HALONG BAY, 22 January 2019: Self-drive holidays spaning the Mekong Region gained an airing on the sidelines of the ASEAN Tourism Forum, last week, when Thailand’s Minister of Tourism and Sports, Weerasak Kowsurat, urged neighbouring countries to open up more land routes.
One of Thailand’s leading business newspaper, Thansettakij, reported the Minister had met with leading tourism officials from Laos, Cambodia and Vietnam to discuss ways to promote self-drive holidays between the four countries.
They make up an informal sub-group in ASEAN often simply referred to as CLVT. (Cambodia, Laos, Vietnam and Thailand).
Thailand has ambitious plans to promote travel to 55 destinations many of which share borders with Laos and Cambodia.
As more than 1 million Vietnamese tourists visited Thailand in 2018, mostly on low-cost airlines, he believes there is also potential to grow self-drive holidays that would pass through Laos to visit border provinces in Thailand.
Citing a growing economy and affluence in Vietnam he reportedly told his counterparts that Vietnam has enough luxury cars owners, who are members of car clubs, to develop self-drive holidays involving all the four countries.
There is nothing new in the message. For years travel leaders in the Mekong Region tourism industry have been arguing the case for two-way, self-drive holidays that cross international borders. However, the snags are many including strict national legislation banning right-hand drive cars entry to Vietnam, restrictive police escort rules and driving licence regulations.
Thailand also tightened rules for cars crossing the border with Laos in 2016. Strict rules virtually ended the self-drive option for Chinese holidaymakers, who travelled through Laos to visit Chiang Rai province in North Thailand in the hundreds during the cool season months.
In response to the Thansettajik report a tourism expert based in Thailand, Pasit Poomchusri posted on Facebook,
“I was a joint draftsman of the ASEAN vision on this and was the first person to talk about the promotion of single car travel…not caravans in the four countries.”

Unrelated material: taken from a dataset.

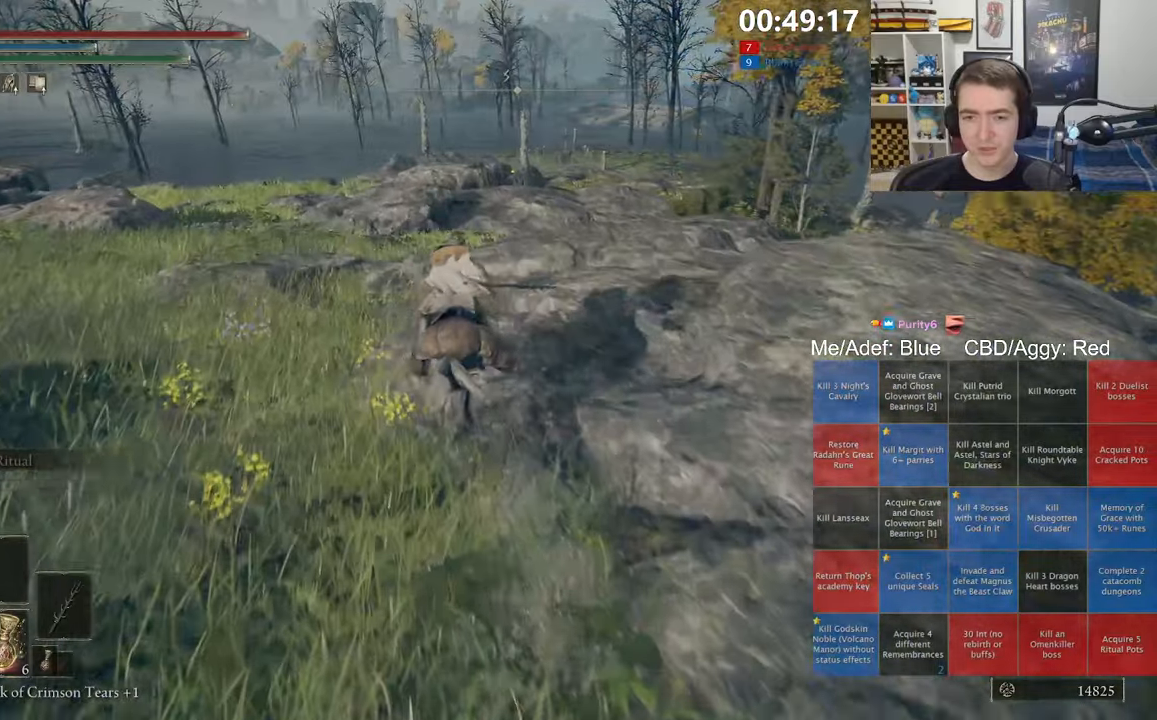
{"buttons": [], "left_stick": "up-left", "right_stick": "center", "events": [[133, "B", "up"]]}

Saying self-drive holidays in the region is a part of the ASEAN 2025 vision he warned the experience had to be convenient and safe as was the case in Europe.

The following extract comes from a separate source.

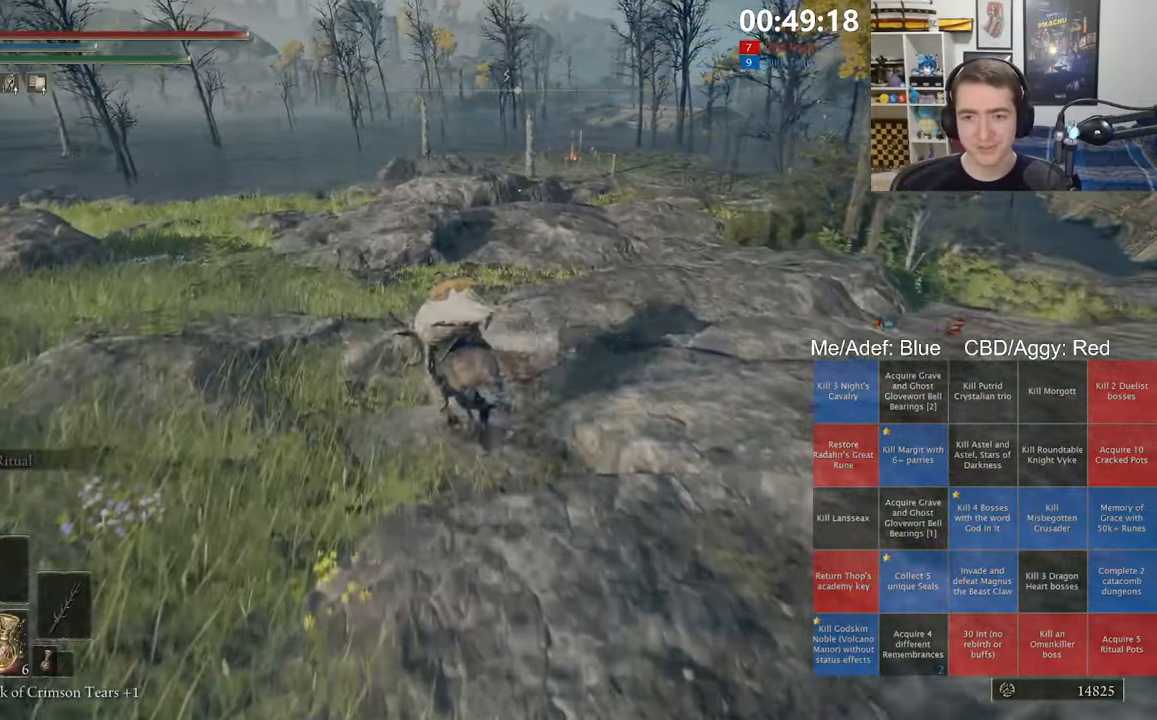
{"buttons": [], "left_stick": "up-left", "right_stick": "down-left", "events": [[450, "right_stick", "down-left"]]}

“If we promote (self-drive holidays) it must be free from risk not driving in the country for survival first. Do not jump forward too far with these dreams. It could be a 20 year wait.”
Another tourism expert, Mana Chobthum, added in a Facebook post, “the grouping of CLVT tourists markets are a OK, but we should look at the bigger picture and consider travel from ASEAN neighbours, not just China.
“As for overland travel by private car we have to look at Singapore and Malaysia that both have potential for self-drive holidays to Thailand.
“For the rest of the countries (Cambodia, Laos, Vietnam) the records show we need to improve road safety as does Thailand… It requires proper educated drivers. Traffic rules and signs need to be consistent and be the same in all the countries.”